§ **WHAT YOU NEED TO DO**: Change every "pixel coordinates" in the material below to "image coordinates" and leave everything else as it is. Give the lines again without the pictures.

§ **DATA SECTION**:
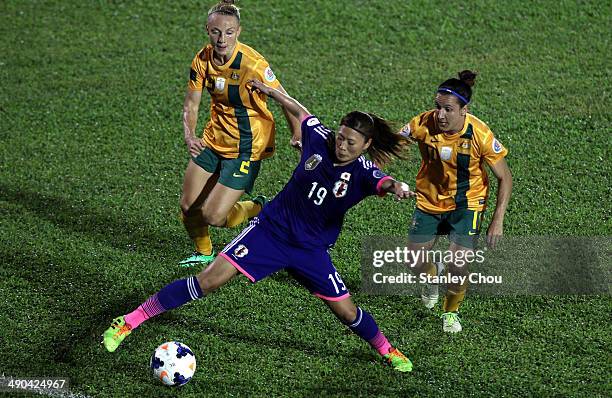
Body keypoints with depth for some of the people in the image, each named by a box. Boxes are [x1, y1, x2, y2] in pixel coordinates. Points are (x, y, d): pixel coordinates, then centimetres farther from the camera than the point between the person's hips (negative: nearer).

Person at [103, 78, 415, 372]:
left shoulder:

§ **REPLY**:
Body keypoints with depth for some of the people in the image, each named by a box. Boxes are [x1, y1, x2, y2] in image coordinates. Points are (x, y, d): image coordinates, then centimetres farther from the camera than the point between the person's hips (negative: nearer).

Person at [103, 78, 415, 372]:
left shoulder:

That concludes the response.